Regulation of lung immunity and host defense by the intestinal microbiota

Abstract

Every year in the United States approximately 200,000 people die from pulmonary infections, such as influenza and pneumonia, or from lung disease that is exacerbated by pulmonary infection. In addition, respiratory diseases such as, asthma, affect 300 million people worldwide. Therefore, understanding the mechanistic basis for host defense against infection and regulation of immune processes involved in asthma are crucial for the development of novel therapeutic strategies. The identification, characterization, and manipulation of immune regulatory networks in the lung represents one of the biggest challenges in treatment of lung associated disease. Recent evidence suggests that the gastrointestinal (GI) microbiota plays a key role in immune adaptation and initiation in the GI tract as well as at other distal mucosal sites, such as the lung. This review explores the current research describing the role of the GI microbiota in the regulation of pulmonary immune responses. Specific focus is given to understanding how intestinal "dysbiosis" affects lung health.

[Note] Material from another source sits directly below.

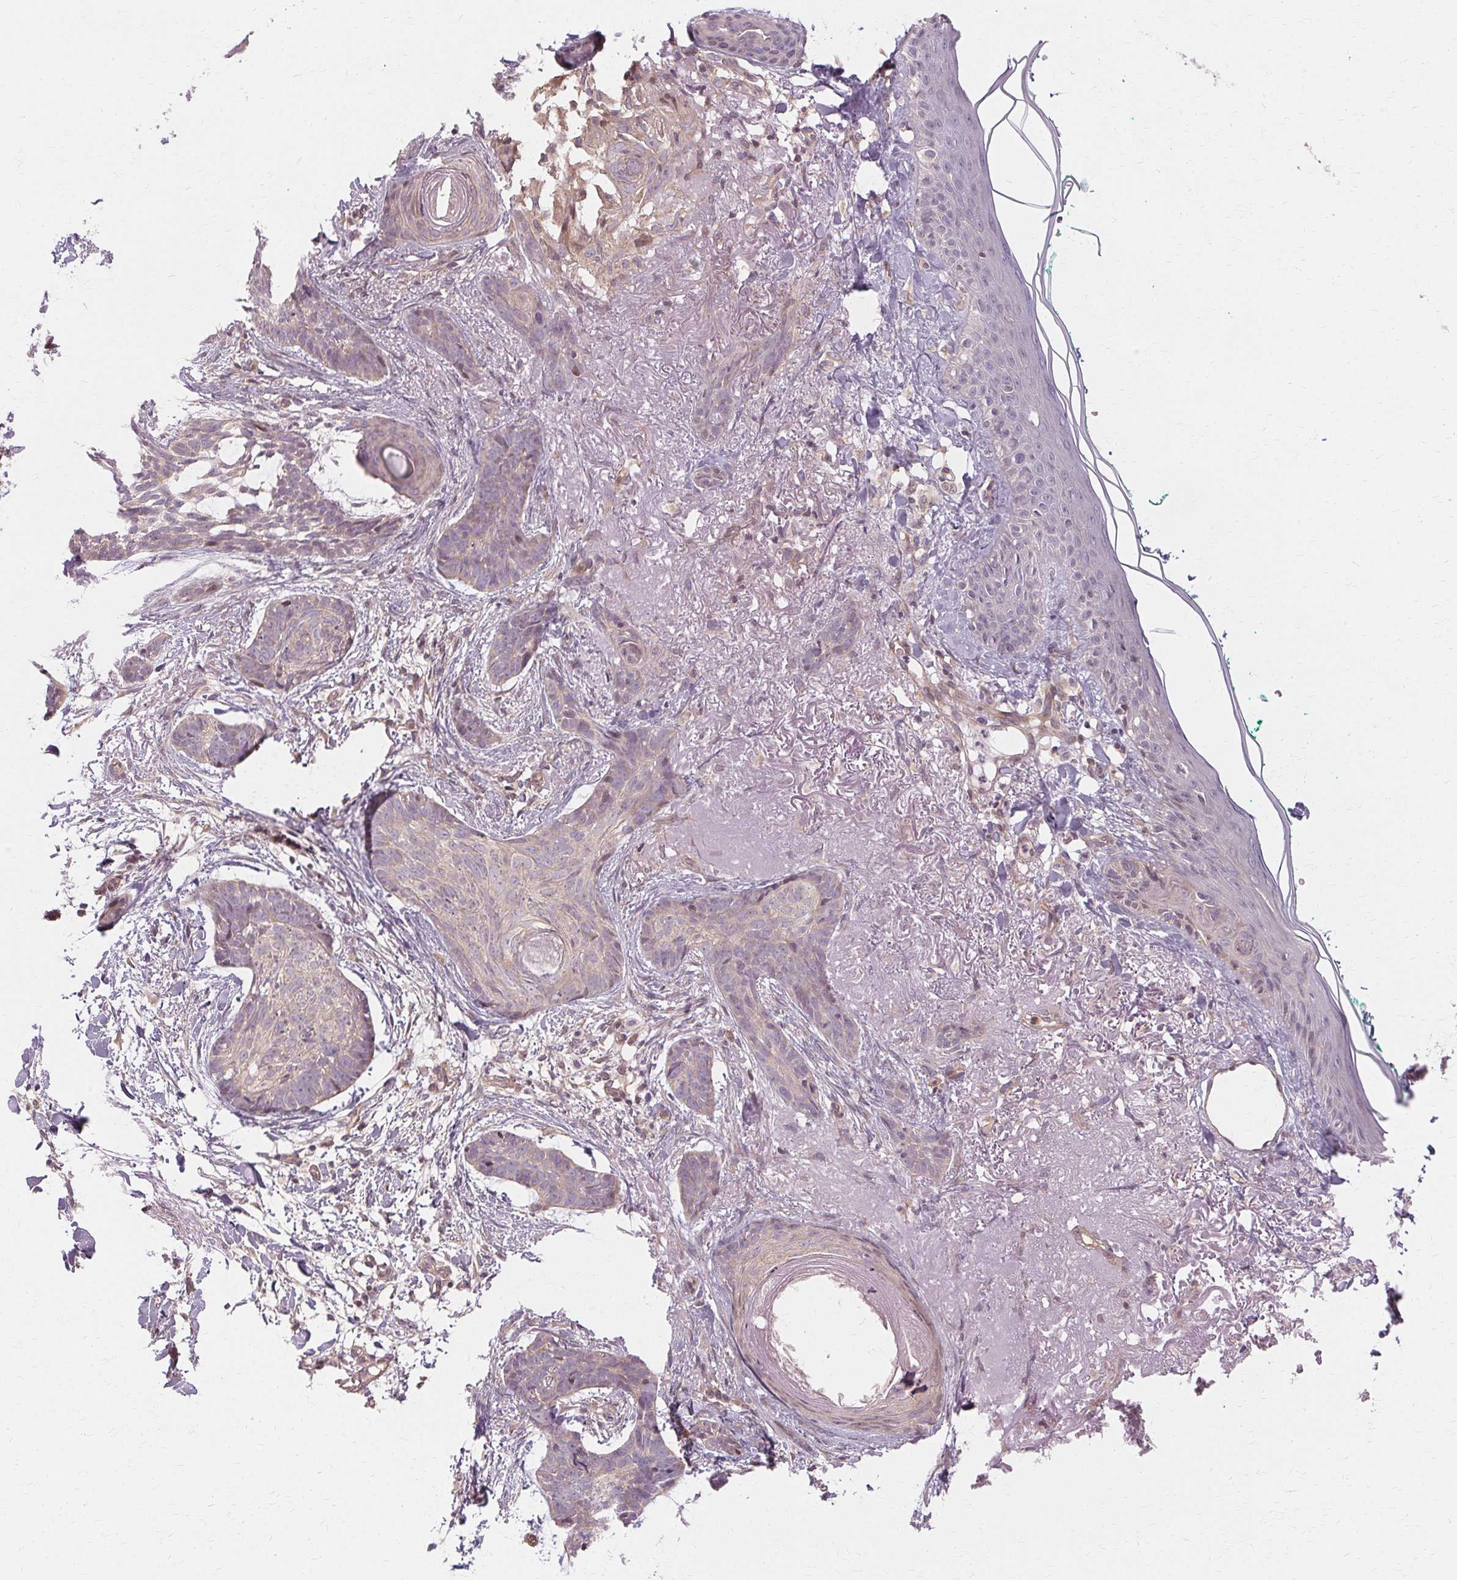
{"staining": {"intensity": "weak", "quantity": "<25%", "location": "cytoplasmic/membranous"}, "tissue": "skin cancer", "cell_type": "Tumor cells", "image_type": "cancer", "snomed": [{"axis": "morphology", "description": "Basal cell carcinoma"}, {"axis": "topography", "description": "Skin"}], "caption": "High power microscopy image of an immunohistochemistry (IHC) photomicrograph of skin cancer (basal cell carcinoma), revealing no significant staining in tumor cells. (DAB (3,3'-diaminobenzidine) immunohistochemistry, high magnification).", "gene": "USP8", "patient": {"sex": "female", "age": 78}}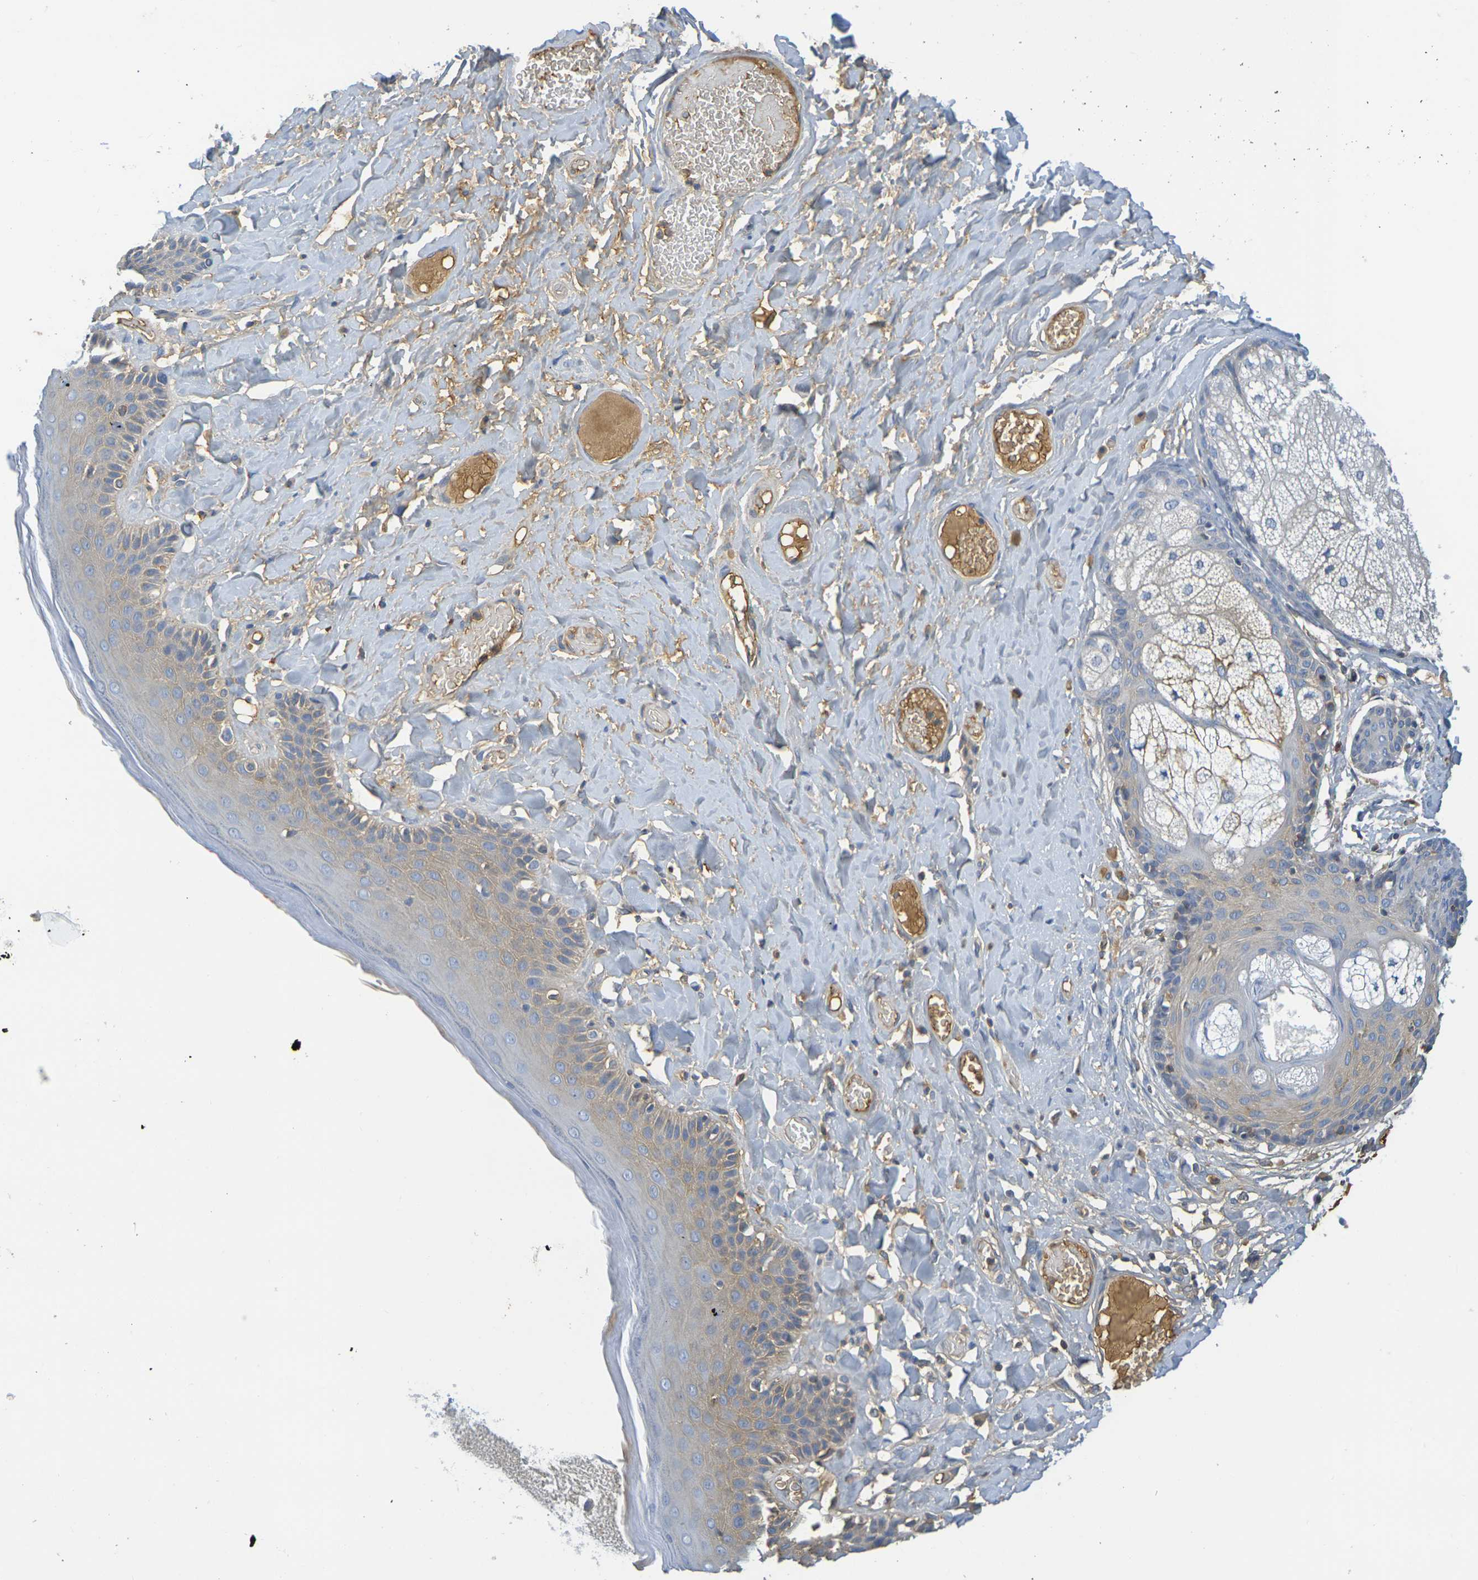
{"staining": {"intensity": "weak", "quantity": "25%-75%", "location": "cytoplasmic/membranous"}, "tissue": "skin", "cell_type": "Epidermal cells", "image_type": "normal", "snomed": [{"axis": "morphology", "description": "Normal tissue, NOS"}, {"axis": "topography", "description": "Anal"}], "caption": "This is an image of immunohistochemistry staining of normal skin, which shows weak staining in the cytoplasmic/membranous of epidermal cells.", "gene": "C1QA", "patient": {"sex": "male", "age": 69}}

Keywords: Gut-Lung Axis; dysbiosis; immunology; intestinal microbiota; pulmonary immunology; pulmonary infections.

Figure 1

The intestinal microbiota and the host immune system. Interaction between the immune system and the intestinal microbiota. Multiple immune effectors function together to minimize bacterial-epithelial invasion. These include the mucus layer, epithelial antibacterial proteins, and IgA secreted by lamina propria plasma cells. Compartmentalization is accomplished by unique anatomic adaptations that limit commensal bacterial exposure to the immune system. Some microbes are sampled by intestinal DCs. The loaded DCs traffic to the mesenteric lymph nodes through the intestinal lymphatic but do not migrate to distal tissues. This compartmentalizes live bacteria and induction of immune responses to the mucosal immune system. Induced B cells and T cell subsets recirculate through the lymphatic and the bloodstream back to mucosal sites, where B cells differentiate into IgA-secreting plasma cells. Thus, the intestinal microbiota shapes host mucosal as well as systemic immunity. ILFs, isolated lymphoid follicles.

Figure 2

Intestinal dysbiosis affects systemic immune responses. A model for the regulatory influence of the gastrointestinal microbiota on systemic immune responses. Antigens are processed by GI tract dendritic cells (DC). The DC then promote the proliferation and expansion of various T cell subsets in response to antigens. T cells then home to sites of infection or antigen exposure. Optimal inflammatory/non-inflammatory conditions and the production of various bacterial metabolites are affected by the composition of the intestinal microbiota. Disruptions in the intestinal microbiota (dysbiosis) lead to impaired proliferation and expansion of T cell subsets, increased inflammation, and loss or imbalance of bacterial metabolites, all of which can have a negative impact on health and systemic immune response.

Figure 3

Conceptual figure of the gut-lung axis. Proposed model for the regulatory influence of the gastrointestinal microbiota on the immunology of the lung. Microbes in the intestine are sampled by DCs either directly from the lumen or following translocation through M cells to the GALT. A combination of signals from the microbes results in phenotypic changes in the DCs and migration to the draining lymph node. DCs promote the activation of various T cell subsets within the MLN and the production of various regulatory cytokines such as IL-10, TGF-β, INFγ, and IL-6. T cell subsets then acquire immune homing molecules (i.e., CCR9, CCR4, and CCR9). Following immune challenge in the airway, cells activated in the GALT and MLN traffic to the respiratory mucosa via CCR4 or CCR6 where they promote protective and anti-inflammatory responses. In addition, bacterial derived products such as LPS can bind to TLR present on both intestinal epithelial cells and macrophages, leading to the production of various cytokines and chemokines. TLR activation also includes the expression of NF-kB in macrophages. Production of various bacterial metabolites (e.g., SCFAs) also affect the gut-lung axis, as these products are transported to the lung, where they can alter the levels of inflammation.